## Page text
↓

Ted Postol: I am a little hard pressed to answer your question. Desirability and feasibility are very intimately connected. Of course you could imagine the ridiculous fiction of a world in which your defenses essentially remove all security threats, but whether such a defense is desirable or not is an abstract issue that bears no relation to reality. You cannot build such a defense, so it is not really a very interesting thing to analyze.

JC: Why do the proponents think it is desirable?

TP: The ideological assumption of the extreme right of the Republican party is that there are weapons of mass destruction out there that can be delivered over intercontinental range by ballistic missiles, in the hands of people that just aren’t rational like we are (polemically I guess), and that we need to be able to protect ourselves from these irrational people whom we cannot deter and are either out to get us or out to minimize our ability to do what we think we need to do in the world. That is the mindset that seems to me to be behind this push for defense.

JC: These irrational people are the leaders of the so-called “rogue states,” in the current jargon?

TP: Yes, although depending on whom you are talking to it can extend to the Russians, and to the Chinese, although it appears as though the Bush administration is focusing on these states of concern: North Korea, Iran, Iraq, and (sometimes) Libya. That at least is the impression that you get.

JC: What about this threat of rogue states with political leaders who will not be deterred in their use of weapons of mass destruction by the threat of massive retaliation. Do you see a new threat of this kind?

↑

## Activities
A: In the missile defense interview, which states does Postol say the Bush administration is focusing on?
B: Go on with the missile defense interview from where it stops.

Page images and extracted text
↓

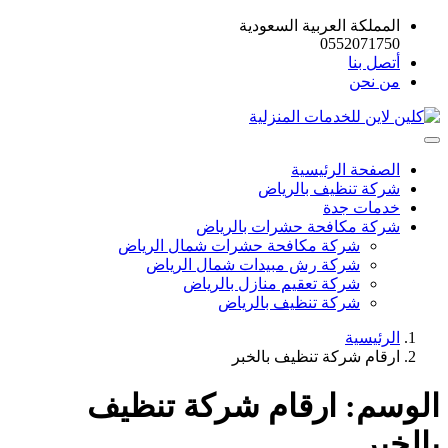
المملكة العربية السعودية
0552071750
أتصل بنا
من نحن
الصفحة الرئيسية
شركة تنظيف بالرياض
خدمات جدة
شركة مكافحة حشرات بالرياض
شركة مكافحة حشرات شمال الرياض
شركة رش مبيدات شمال الرياض
شركة تعقيم منازل بالرياض
شركة تنظيف بالرياض
الرئيسية
ارقام شركة تنظيف بالخبر
الوسم:
ارقام شركة تنظيف
بالخبر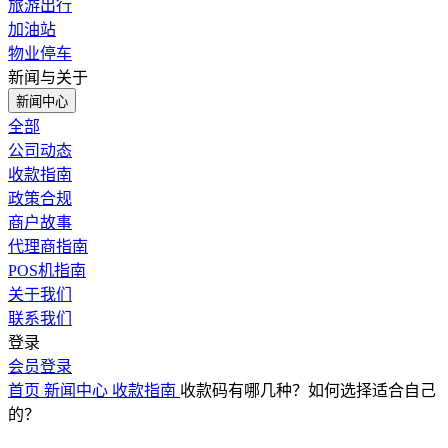
旅游出行
加油站
物业停车
新闻与关于
新闻中心
全部
公司动态
收款指南
政策合规
商户故事
代理商指南
POS机指南
关于我们
联系我们
登录
会员登录
首页
新闻中心
收款指南
收款码有哪几种？如何选择适合自己
的？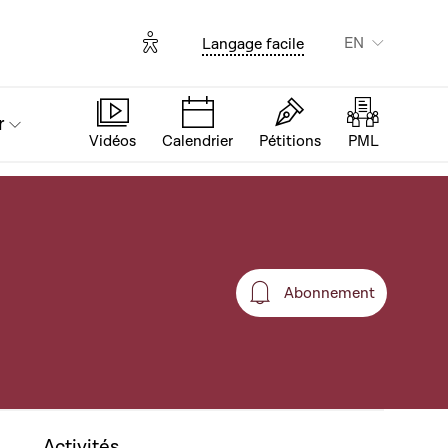
Options d'accessibilité
EN
Langage facile
r
Vidéos
Calendrier
Pétitions
PML
Abonnement
Abonnement
Activités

↑

## Expected results
A: North Korea, Iran, Iraq, and sometimes Libya.

B:
TP: I don’t see any evidence for a new threat of this kind. You can certainly imagine facing an adversary who cannot be deterred: someone who is completely insane and has enough control in the government to do something suicidal for the people of the state that he controls—someone who doesn’t care about the threat of retaliation. I’m not a historian, but I can only think of one example in the twentieth century: Adolf Hitler, toward the end of his reign as leader of Germany still seemed to have a lot of control over the German military forces. Maybe if he had possessed nuclear weapons he would have used them even if he knew that retaliation was probable. But we have dealt with many other nasty characters: Joseph Stalin, Mao Zedong. They certainly showed a high degree of rationality with regard to the dangers these weapons posed, even though I don’t think that many people would regard them as having been relatively gentle with their adversaries. So I don’t really see a sudden emergent threat of this kind: a threat of an irrational political leader, who controls a state, does not care if the state is destroyed, has weapons of mass destruction, and the ability to put those weapons on ballistic missiles. And if you did come up against a threat of this kind, then you would have face the facts about feasibility.

The Decoy Problem

JC: Shifting attention, then, to the issue of feasibility: perhaps you could start by giving us a mental picture of how the system is supposed to work.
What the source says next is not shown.